§ ACTIVITY: Arrange every line of source text in the records below as a numbered list, omitting blank lines and leaving the pictures out of your answer.

━━━━━━━━

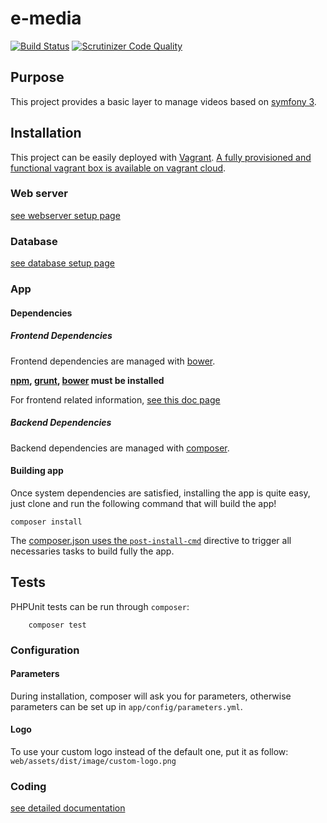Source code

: # e-media

[![Build Status](https://travis-ci.org/benIT/e-media.svg?branch=dev)](https://travis-ci.org/benIT/e-media) [![Scrutinizer Code Quality](https://scrutinizer-ci.com/g/benIT/e-media/badges/quality-score.png?b=dev)](https://scrutinizer-ci.com/g/benIT/e-media/?branch=dev) 

## Purpose

This project provides a basic layer to manage videos based on [symfony 3](https://symfony.com/).


## Installation 

This project can be easily deployed with [Vagrant](https://www.vagrantup.com/). [A fully provisioned and functional vagrant box is available on vagrant cloud](https://app.vagrantup.com/benit/boxes/e-media).

### Web server

[see webserver setup page](doc/webserver.md)

### Database

[see database setup page](doc/db.md)

### App

#### Dependencies

##### Frontend Dependencies

Frontend dependencies are managed with [bower](https://bower.io/#install-bower).


**[npm](https://nodejs.org/en/download/package-manager/), [grunt](https://gruntjs.com/getting-started), [bower](https://bower.io/#install-bower) must be installed**

For frontend related information, [see this doc page](doc/frontend.md) 

##### Backend Dependencies

Backend dependencies are managed with [composer](https://getcomposer.org/).

#### Building app

Once system dependencies are satisfied, installing the app is quite easy, just clone and run the following command that will build the app!

    composer install
    
The [composer.json uses the `post-install-cmd`](composer.json:52) directive to trigger all necessaries tasks to build fully the app.    

## Tests
    
PHPUnit tests can be run through `composer`:
        
        composer test

### Configuration

#### Parameters

During installation, composer will ask you for parameters, otherwise parameters can be set up in `app/config/parameters.yml`. 

#### Logo

To use your custom logo instead of the default one, put it as follow: `web/assets/dist/image/custom-logo.png`

### Coding

[see detailed documentation](doc/coding.md)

━━━━━━━━

§ FINISHED TASK:
1. Source code
2. : # e-media
3. [![Build Status](https://travis-ci.org/benIT/e-media.svg?branch=dev)](https://travis-ci.org/benIT/e-media) [![Scrutinizer Code Quality](https://scrutinizer-ci.com/g/benIT/e-media/badges/quality-score.png?b=dev)](https://scrutinizer-ci.com/g/benIT/e-media/?branch=dev) 
4. ## Purpose
5. This project provides a basic layer to manage videos based on [symfony 3](https://symfony.com/).
6. ## Installation 
7. This project can be easily deployed with [Vagrant](https://www.vagrantup.com/). [A fully provisioned and functional vagrant box is available on vagrant cloud](https://app.vagrantup.com/benit/boxes/e-media).
8. ### Web server
9. [see webserver setup page](doc/webserver.md)
10. ### Database
11. [see database setup page](doc/db.md)
12. ### App
13. #### Dependencies
14. ##### Frontend Dependencies
15. Frontend dependencies are managed with [bower](https://bower.io/#install-bower).
16. **[npm](https://nodejs.org/en/download/package-manager/), [grunt](https://gruntjs.com/getting-started), [bower](https://bower.io/#install-bower) must be installed**
17. For frontend related information, [see this doc page](doc/frontend.md) 
18. ##### Backend Dependencies
19. Backend dependencies are managed with [composer](https://getcomposer.org/).
20. #### Building app
21. Once system dependencies are satisfied, installing the app is quite easy, just clone and run the following command that will build the app!
22.     composer install
23. The [composer.json uses the `post-install-cmd`](composer.json:52) directive to trigger all necessaries tasks to build fully the app.    
24. ## Tests
25. PHPUnit tests can be run through `composer`:
26.         composer test
27. ### Configuration
28. #### Parameters
29. During installation, composer will ask you for parameters, otherwise parameters can be set up in `app/config/parameters.yml`. 
30. #### Logo
31. To use your custom logo instead of the default one, put it as follow: `web/assets/dist/image/custom-logo.png`
32. ### Coding
33. [see detailed documentation](doc/coding.md)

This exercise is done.